Implementation:Iterative Dvc Database
| Knowledge Sources | |
|---|---|
| Domains | Database, Data_Import |
| Last Updated | 2026-02-10 10:00 GMT |
Overview
Database client and serialization utilities for importing SQL query results into DVC-tracked files, provided by the DVC library.
Description
The dvc/database.py module (134 lines) provides a lightweight database abstraction layer built on SQLAlchemy, enabling DVC to import data from SQL databases into CSV or JSON files. The module defines two dataclasses, two context managers, and a URL construction utility.
Serializer is a dataclass that wraps a SQL query and a database connection. It provides to_csv (which streams results in chunks using pandas.read_sql with chunksize for memory efficiency and writes to an atomic temporary file) and to_json (which loads the full result set and writes JSON with orient="records"). The export method dispatches to the appropriate serializer based on a format string.
Client is a dataclass wrapping a SQLAlchemy Engine. Its test_connection method executes SELECT 1 to verify database connectivity, invoking an optional onerror callback and raising a DvcException with a descriptive message on failure.

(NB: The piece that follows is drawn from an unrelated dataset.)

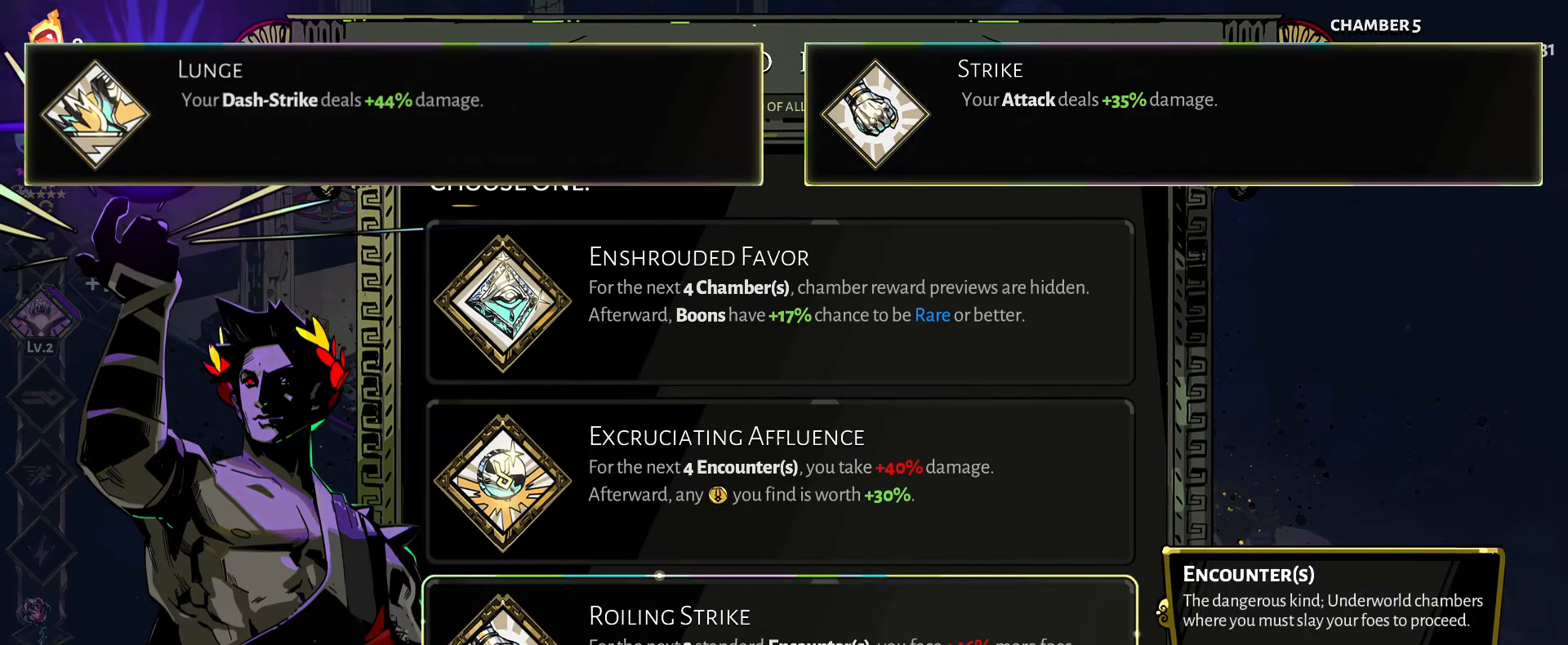
{"keys": ["w"], "mouse": [], "mouse_move": "still", "events": [[217, "mouse_left", "up"], [450, "space", "down"], [450, "w", "down"], [500, "space", "up"]]}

Its export method creates a connection (with stream_results=True for CSV to enable server-side cursors), constructs a Serializer, and delegates the export. Both methods accept an optional progress callback for reporting row-level progress.

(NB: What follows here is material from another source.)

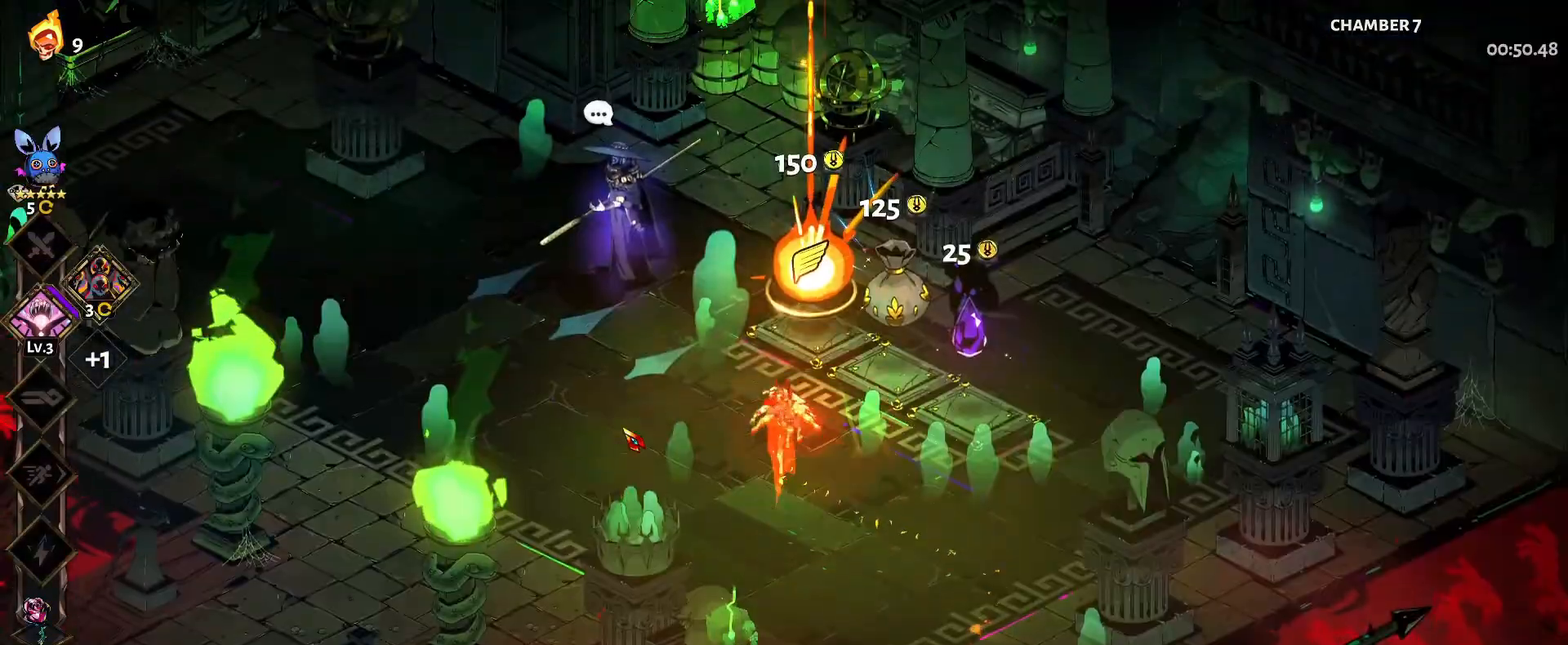
{"keys": [], "mouse": [], "mouse_move": "still", "events": [[50, "e", "down"], [100, "w", "up"], [183, "e", "up"]]}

url_from_config constructs a SQLAlchemy URL from either a connection string or a dictionary of connection parameters (via make_url). The client context manager is the primary entry point: it takes a URL string, URL object, or config dictionary, resolves it to a URL, creates a SQLAlchemy engine (with optional echo mode controlled by the DVC_SQLALCHEMY_ECHO environment variable), yields a Client instance, and disposes of the engine on exit. The handle_error context manager wraps engine creation to produce user-friendly error messages when database drivers are missing.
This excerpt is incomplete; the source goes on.